2.3 Board recommendation

The Board recommends that Shareholders vote in favour of Resolution 2.

GLOSSARY

$ means Australian dollars.

ASX means ASX Limited (ACN 008 624 691) or the financial market operated by ASX Limited, as the context requires.

Board means the current board of directors of the Company.

Chair means the chair of the Meeting.

Company or Bannerman means Bannerman Energy Ltd (ABN 34 113 017 128).

Corporations Act means the Corporations Act 2001 (Cth).

Directors means the current directors of the Company.

Explanatory Statement means the explanatory statement accompanying the Notice.
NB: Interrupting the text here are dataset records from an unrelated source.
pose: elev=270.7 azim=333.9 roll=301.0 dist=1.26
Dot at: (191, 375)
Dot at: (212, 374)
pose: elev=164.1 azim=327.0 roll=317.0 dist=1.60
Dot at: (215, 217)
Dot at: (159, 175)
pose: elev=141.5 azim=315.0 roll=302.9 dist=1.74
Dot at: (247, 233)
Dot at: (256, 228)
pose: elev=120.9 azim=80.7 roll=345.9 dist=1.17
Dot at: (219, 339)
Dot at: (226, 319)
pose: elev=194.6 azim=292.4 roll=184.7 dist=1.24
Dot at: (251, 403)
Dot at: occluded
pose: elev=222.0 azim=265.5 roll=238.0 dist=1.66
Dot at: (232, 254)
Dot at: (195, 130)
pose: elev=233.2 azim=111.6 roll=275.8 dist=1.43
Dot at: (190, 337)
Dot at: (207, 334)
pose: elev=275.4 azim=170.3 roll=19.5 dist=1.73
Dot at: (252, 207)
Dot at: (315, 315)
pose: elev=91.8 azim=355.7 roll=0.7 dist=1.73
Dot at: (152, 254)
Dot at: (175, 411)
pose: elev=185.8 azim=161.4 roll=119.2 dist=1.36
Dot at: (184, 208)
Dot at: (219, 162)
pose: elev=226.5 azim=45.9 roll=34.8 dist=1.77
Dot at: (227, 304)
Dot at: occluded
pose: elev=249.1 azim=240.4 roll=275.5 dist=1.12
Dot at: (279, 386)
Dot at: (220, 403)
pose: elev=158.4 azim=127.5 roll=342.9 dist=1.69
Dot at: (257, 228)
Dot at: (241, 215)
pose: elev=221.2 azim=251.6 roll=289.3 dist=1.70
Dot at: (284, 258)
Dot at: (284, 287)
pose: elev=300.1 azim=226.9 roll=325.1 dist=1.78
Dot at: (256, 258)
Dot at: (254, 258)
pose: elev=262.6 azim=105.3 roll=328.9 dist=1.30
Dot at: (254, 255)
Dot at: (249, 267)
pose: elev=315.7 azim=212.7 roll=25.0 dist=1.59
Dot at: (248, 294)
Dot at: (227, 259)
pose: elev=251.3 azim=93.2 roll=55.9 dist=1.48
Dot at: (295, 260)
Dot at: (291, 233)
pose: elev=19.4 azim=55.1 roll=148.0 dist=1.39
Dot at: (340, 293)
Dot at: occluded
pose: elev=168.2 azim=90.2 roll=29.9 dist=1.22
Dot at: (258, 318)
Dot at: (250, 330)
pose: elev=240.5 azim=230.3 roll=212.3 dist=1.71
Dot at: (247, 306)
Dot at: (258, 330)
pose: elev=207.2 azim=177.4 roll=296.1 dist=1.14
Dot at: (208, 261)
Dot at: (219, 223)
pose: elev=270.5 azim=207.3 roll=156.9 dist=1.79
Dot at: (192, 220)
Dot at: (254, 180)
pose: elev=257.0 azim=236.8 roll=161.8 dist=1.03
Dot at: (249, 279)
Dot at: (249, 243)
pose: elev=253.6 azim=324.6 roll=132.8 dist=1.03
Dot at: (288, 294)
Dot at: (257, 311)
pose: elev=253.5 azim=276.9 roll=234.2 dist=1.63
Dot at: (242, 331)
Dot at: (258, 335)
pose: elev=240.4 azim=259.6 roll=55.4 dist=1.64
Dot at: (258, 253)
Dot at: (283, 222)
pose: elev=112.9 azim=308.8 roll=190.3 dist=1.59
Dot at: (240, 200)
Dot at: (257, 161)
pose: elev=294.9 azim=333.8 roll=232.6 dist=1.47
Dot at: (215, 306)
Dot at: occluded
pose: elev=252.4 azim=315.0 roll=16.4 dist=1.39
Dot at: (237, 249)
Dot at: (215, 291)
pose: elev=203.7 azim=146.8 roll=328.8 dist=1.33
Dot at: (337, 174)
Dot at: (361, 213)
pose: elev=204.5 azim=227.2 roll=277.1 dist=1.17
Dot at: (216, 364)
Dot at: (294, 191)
Listing Rules or ASX Listing Rules means the Listing Rules of ASX.

Meeting means the meeting convened by the Notice.

Notice or Notice of Meeting means this notice of meeting including the Explanatory Statement and the Proxy Form.

Placement has the meaning given in the Section titled “Background to Resolutions”.

Proxy Form means the proxy form accompanying the Notice.

Resolutions means the resolutions set out in the Notice, or any one of them, as the context requires.

Section means a section of the Explanatory Statement.

Share means a fully paid ordinary share in the capital of the Company.

Shareholder means a registered holder of a Share.

Tranche 1 Shares has the meaning given in the Section titled “Background to Resolutions”.

Tranche 2 Shares has the meaning given in the Section titled “Background to Resolutions”.

WST means Western Standard Time as observed in Perth, Western Australia.